Can you write out the records from the start through the line with "Claim this clinic", swapping "Write Review" for "Add Review" and keeping everything else the same? Leave the pictures out of your answer.

:: PROVIDED ENTRIES ::
== == ==

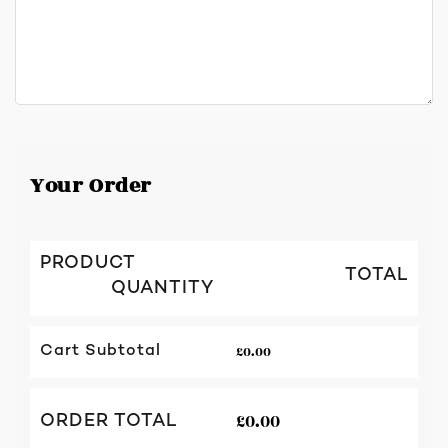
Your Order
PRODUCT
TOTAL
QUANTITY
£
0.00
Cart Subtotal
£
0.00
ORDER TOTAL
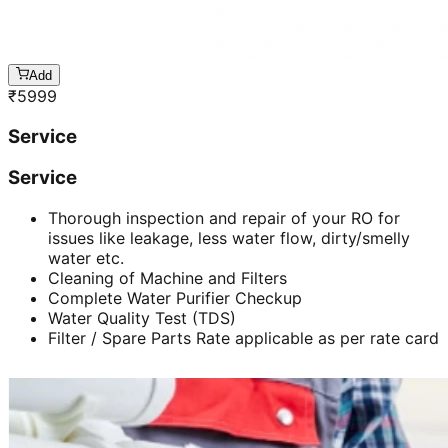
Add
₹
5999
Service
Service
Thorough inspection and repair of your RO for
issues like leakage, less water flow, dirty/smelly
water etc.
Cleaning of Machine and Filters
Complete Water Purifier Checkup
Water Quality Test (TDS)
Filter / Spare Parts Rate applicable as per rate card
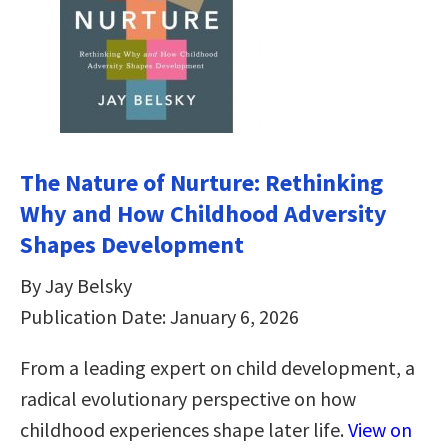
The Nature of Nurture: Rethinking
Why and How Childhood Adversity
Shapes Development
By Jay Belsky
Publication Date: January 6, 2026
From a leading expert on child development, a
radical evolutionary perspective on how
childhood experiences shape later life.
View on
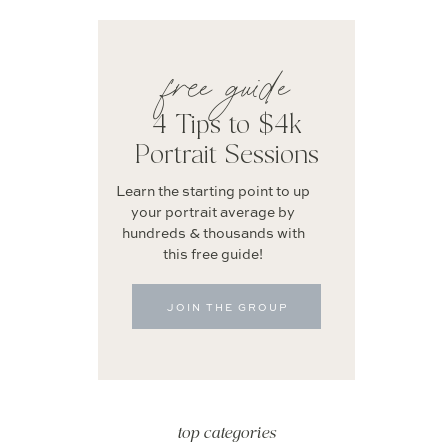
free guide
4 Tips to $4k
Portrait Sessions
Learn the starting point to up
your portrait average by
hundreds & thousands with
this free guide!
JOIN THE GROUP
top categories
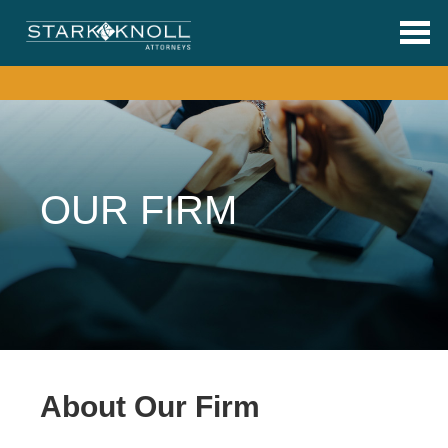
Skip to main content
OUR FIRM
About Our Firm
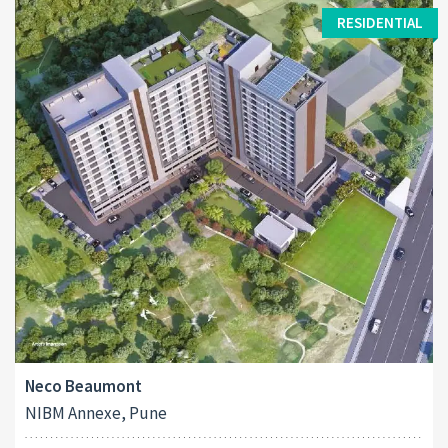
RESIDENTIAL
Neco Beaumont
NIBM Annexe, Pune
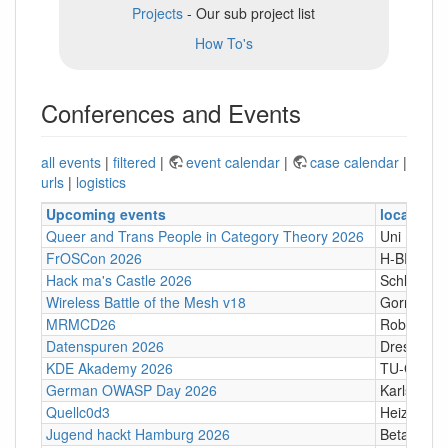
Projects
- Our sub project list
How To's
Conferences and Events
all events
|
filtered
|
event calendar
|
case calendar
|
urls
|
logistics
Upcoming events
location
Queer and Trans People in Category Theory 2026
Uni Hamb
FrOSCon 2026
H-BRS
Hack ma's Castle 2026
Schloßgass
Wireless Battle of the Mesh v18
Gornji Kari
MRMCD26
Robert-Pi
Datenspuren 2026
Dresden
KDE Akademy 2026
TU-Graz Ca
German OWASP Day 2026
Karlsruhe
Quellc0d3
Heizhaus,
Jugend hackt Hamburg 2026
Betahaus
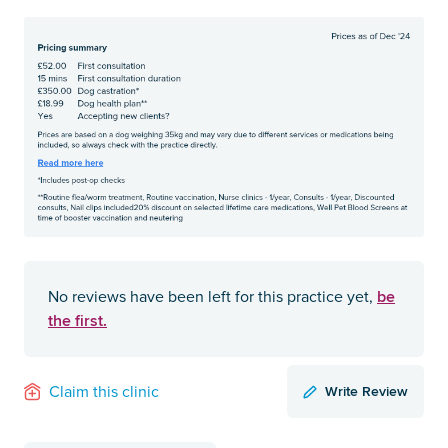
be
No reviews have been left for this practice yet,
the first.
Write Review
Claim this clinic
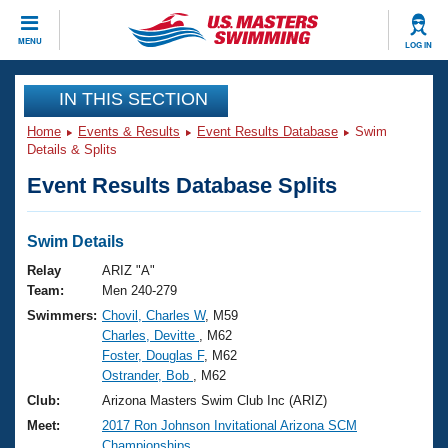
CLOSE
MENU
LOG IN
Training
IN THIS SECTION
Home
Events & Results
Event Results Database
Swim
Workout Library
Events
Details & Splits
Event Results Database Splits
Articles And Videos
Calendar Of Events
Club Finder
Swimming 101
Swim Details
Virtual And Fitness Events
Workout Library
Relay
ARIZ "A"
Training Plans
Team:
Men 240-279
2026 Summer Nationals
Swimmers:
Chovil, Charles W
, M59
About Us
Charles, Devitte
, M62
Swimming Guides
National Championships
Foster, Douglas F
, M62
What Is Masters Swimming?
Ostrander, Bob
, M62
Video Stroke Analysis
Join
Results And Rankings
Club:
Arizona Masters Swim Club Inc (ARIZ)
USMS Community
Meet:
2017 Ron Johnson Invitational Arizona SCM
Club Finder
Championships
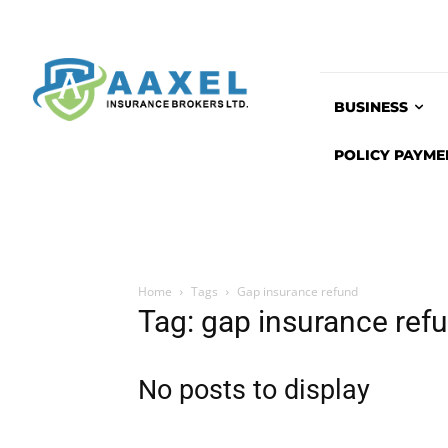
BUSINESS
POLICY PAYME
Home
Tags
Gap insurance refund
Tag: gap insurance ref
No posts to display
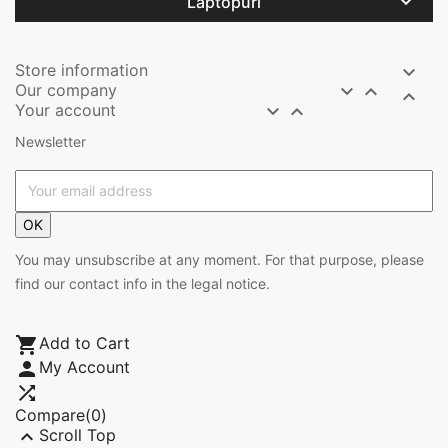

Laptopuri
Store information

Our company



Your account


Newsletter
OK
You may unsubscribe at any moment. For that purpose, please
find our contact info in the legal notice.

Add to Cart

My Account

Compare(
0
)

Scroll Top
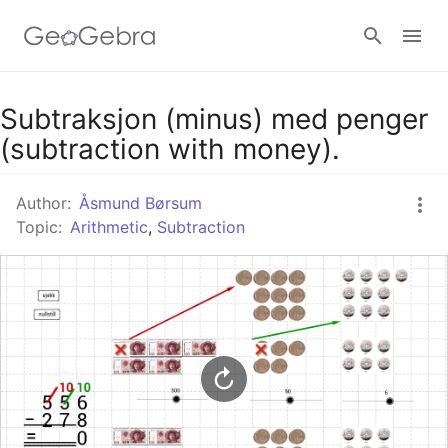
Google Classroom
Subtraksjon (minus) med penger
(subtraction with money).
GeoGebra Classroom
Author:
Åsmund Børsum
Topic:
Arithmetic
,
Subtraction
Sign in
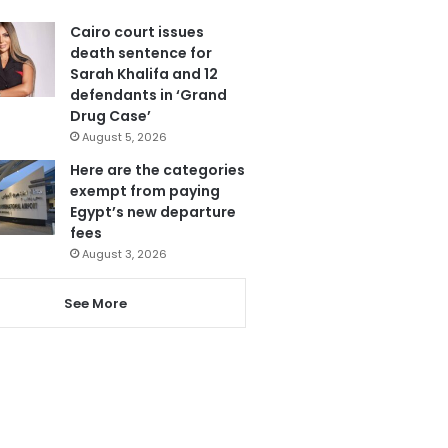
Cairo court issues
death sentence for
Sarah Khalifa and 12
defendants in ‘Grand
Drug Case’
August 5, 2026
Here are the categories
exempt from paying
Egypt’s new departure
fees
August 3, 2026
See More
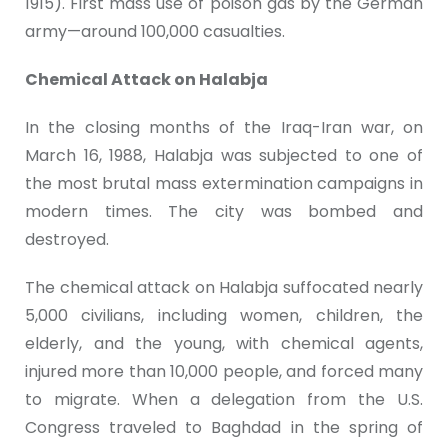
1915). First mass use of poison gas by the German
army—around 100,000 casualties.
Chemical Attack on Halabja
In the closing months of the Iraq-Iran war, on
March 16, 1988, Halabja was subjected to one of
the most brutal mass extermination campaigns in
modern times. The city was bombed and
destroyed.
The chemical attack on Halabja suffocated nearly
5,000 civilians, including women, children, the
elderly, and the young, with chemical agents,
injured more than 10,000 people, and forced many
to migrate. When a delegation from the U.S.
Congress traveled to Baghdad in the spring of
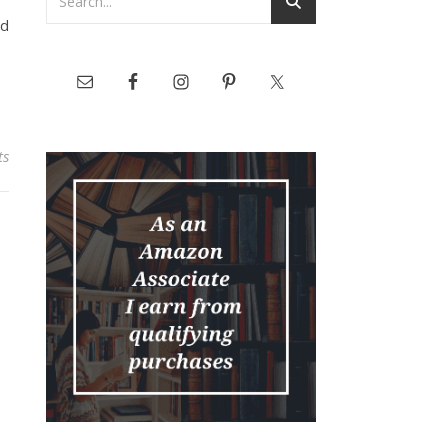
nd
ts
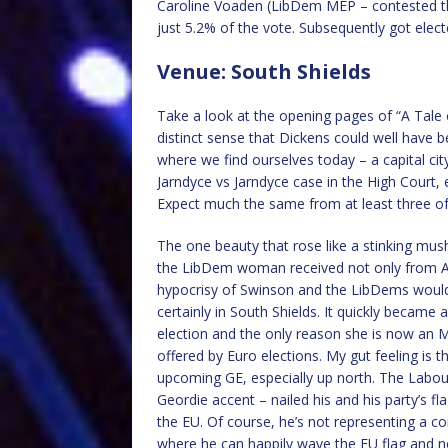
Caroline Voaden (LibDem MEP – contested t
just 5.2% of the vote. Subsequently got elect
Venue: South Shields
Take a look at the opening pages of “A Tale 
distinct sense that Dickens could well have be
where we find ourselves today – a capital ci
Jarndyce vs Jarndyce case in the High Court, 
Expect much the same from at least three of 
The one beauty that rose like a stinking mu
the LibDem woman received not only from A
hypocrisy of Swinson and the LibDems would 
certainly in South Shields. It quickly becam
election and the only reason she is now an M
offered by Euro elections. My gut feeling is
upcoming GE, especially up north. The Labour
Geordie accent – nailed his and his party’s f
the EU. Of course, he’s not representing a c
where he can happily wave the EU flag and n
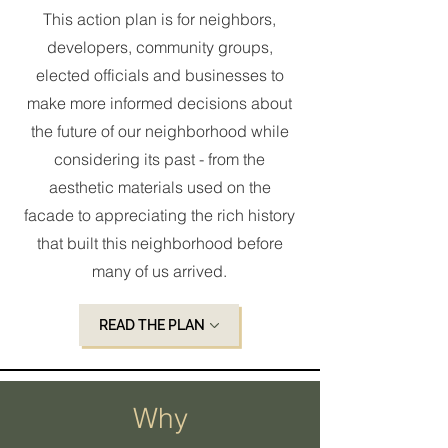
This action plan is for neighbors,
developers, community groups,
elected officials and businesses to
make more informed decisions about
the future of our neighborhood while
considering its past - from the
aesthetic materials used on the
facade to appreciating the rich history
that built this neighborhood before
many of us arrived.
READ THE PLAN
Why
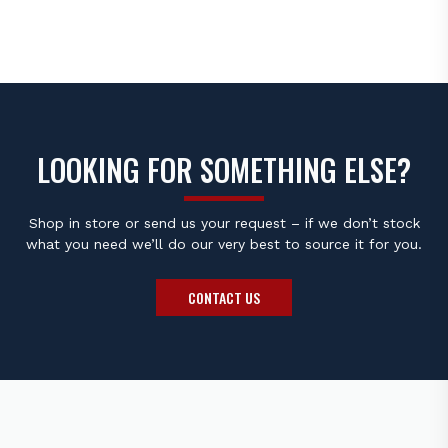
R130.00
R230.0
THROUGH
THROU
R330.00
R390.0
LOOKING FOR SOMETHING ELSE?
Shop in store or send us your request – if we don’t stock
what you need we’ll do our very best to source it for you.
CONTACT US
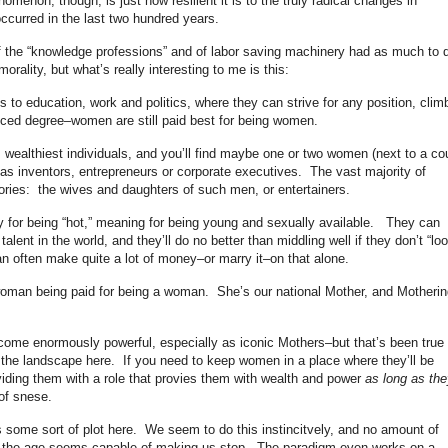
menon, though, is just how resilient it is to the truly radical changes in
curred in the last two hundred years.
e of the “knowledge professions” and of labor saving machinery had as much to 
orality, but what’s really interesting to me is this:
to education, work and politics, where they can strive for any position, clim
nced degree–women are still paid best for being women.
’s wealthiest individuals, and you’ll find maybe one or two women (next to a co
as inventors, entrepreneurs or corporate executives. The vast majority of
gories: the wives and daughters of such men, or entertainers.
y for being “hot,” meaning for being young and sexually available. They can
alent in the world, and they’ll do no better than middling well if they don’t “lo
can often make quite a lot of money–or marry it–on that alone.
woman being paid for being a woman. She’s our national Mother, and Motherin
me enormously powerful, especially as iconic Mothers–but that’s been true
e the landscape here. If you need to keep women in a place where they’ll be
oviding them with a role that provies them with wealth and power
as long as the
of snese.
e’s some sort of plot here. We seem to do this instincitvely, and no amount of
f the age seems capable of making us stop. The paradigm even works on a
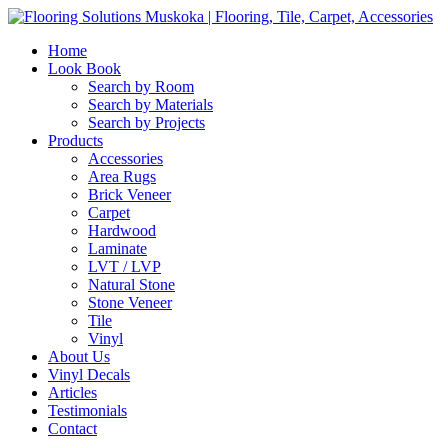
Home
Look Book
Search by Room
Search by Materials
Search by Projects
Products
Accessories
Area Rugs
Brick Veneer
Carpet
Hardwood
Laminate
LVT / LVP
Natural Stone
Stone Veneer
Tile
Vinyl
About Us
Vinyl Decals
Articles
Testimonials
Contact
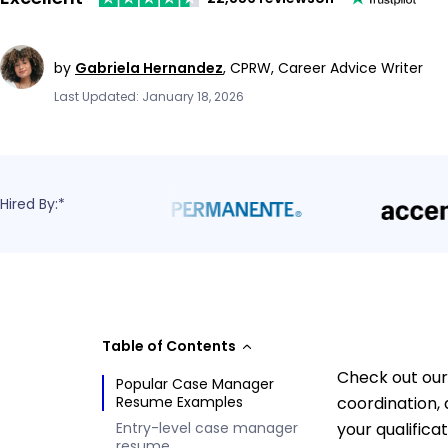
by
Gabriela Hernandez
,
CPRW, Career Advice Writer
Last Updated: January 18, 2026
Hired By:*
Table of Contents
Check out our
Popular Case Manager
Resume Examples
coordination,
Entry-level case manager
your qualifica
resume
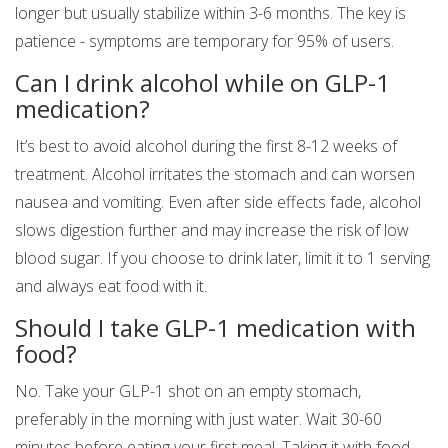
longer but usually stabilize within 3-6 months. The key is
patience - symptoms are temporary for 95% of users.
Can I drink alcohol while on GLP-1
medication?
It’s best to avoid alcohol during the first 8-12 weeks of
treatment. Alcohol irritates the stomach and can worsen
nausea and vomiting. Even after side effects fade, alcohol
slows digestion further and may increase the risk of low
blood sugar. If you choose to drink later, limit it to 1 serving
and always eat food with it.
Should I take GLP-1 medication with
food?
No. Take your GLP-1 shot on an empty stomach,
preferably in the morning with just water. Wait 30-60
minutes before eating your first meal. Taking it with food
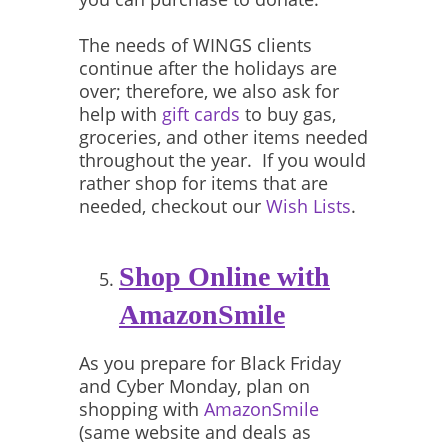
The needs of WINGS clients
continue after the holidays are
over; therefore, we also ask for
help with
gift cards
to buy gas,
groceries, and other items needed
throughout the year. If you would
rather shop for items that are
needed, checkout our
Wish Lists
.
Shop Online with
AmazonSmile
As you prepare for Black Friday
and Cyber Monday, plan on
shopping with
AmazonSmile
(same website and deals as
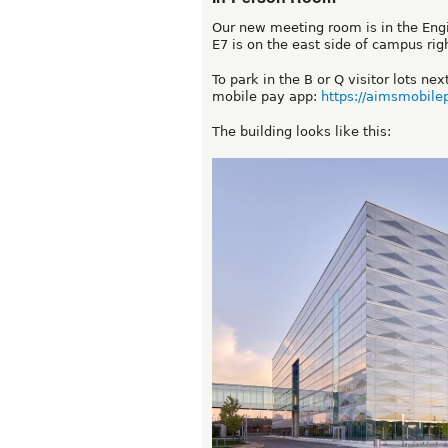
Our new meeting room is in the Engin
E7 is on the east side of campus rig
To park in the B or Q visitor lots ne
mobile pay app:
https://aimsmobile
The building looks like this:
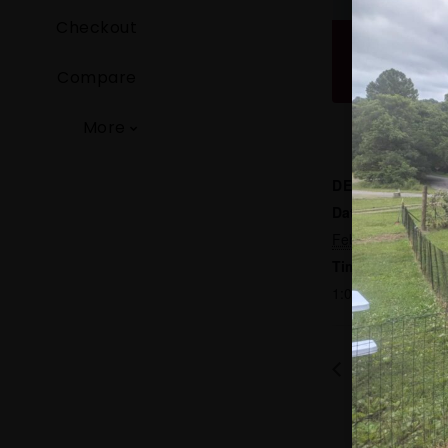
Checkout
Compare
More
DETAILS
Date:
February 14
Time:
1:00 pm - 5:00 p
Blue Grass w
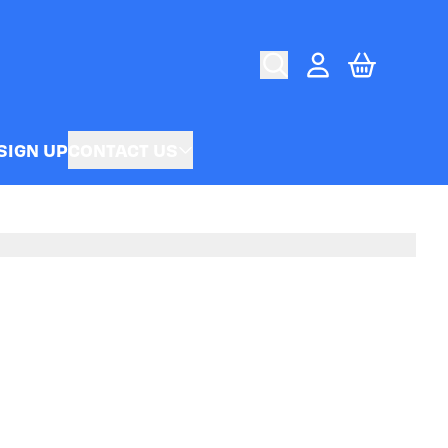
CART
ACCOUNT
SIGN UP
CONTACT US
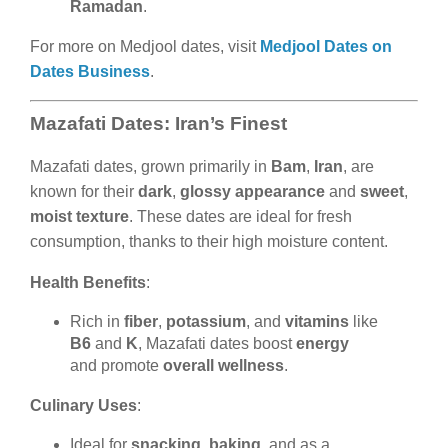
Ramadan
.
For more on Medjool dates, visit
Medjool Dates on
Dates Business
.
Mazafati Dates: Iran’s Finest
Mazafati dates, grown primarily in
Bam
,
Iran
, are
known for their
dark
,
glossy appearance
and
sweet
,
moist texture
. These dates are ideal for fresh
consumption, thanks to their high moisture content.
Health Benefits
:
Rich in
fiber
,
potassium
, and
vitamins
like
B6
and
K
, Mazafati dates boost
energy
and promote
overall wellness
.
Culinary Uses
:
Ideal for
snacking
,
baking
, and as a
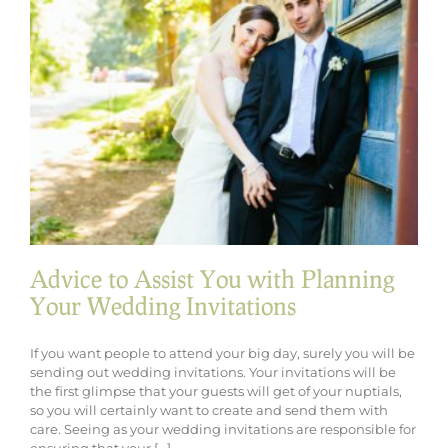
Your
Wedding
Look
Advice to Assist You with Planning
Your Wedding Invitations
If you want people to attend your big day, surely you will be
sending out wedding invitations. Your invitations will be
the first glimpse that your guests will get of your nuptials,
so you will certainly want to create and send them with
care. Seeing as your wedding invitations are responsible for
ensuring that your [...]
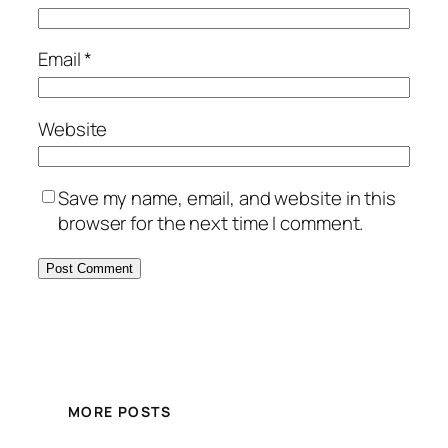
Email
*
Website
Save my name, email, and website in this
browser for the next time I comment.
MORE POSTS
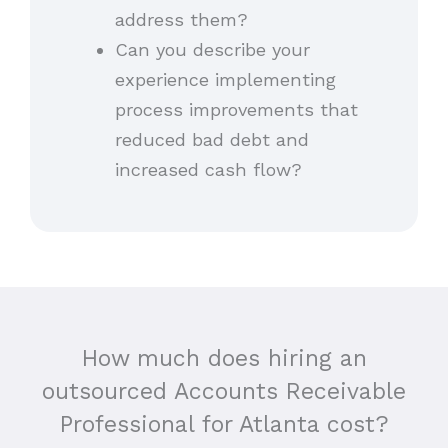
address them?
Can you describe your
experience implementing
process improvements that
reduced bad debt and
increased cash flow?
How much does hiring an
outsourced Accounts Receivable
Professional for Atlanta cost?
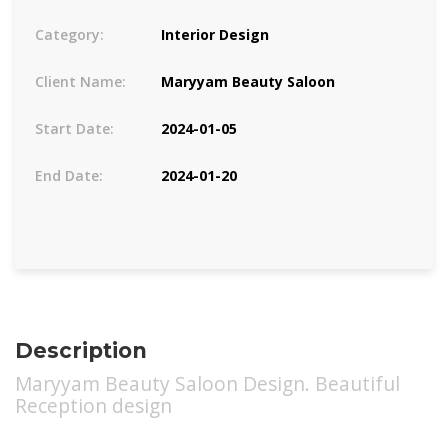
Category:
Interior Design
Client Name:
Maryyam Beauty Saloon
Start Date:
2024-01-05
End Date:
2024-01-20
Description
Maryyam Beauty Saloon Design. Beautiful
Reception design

== == ==

:: REPLY TO THE TASK ::
Your Order
PRODUCT
TOTAL
QUANTITY
£
0.00
Cart Subtotal
£
0.00
ORDER TOTAL
Add
₹
5999
Service
Service
Thorough inspection and repair of your RO for
issues like leakage, less water flow, dirty/smelly
water etc.
Cleaning of Machine and Filters
Complete Water Purifier Checkup
Water Quality Test (TDS)
Filter / Spare Parts Rate applicable as per rate card
The Nature of Nurture: Rethinking
Why and How Childhood Adversity
Shapes Development
By Jay Belsky
Publication Date: January 6, 2026
From a leading expert on child development, a
radical evolutionary perspective on how
childhood experiences shape later life.
View on
free guide
4 Tips to $4k
Portrait Sessions
Learn the starting point to up
your portrait average by
hundreds & thousands with
this free guide!
JOIN THE GROUP
top categories
Skip to main content
OUR FIRM
About Our Firm
RESIDENTIAL
Neco Beaumont
NIBM Annexe, Pune
Projects
- Our sub project list
How To's
Conferences and Events
all events
|
filtered
|
event calendar
|
case calendar
|
urls
|
logistics
Upcoming events
location
Queer and Trans People in Category Theory 2026
Uni Hamb
FrOSCon 2026
H-BRS
Hack ma's Castle 2026
Schloßgass
Wireless Battle of the Mesh v18
Gornji Kari
MRMCD26
Robert-Pi
Datenspuren 2026
Dresden
KDE Akademy 2026
TU-Graz Ca
German OWASP Day 2026
Karlsruhe
Quellc0d3
Heizhaus,
Jugend hackt Hamburg 2026
Betahaus
be
No reviews have been left for this practice yet,
the first.
Add Review
Claim this clinic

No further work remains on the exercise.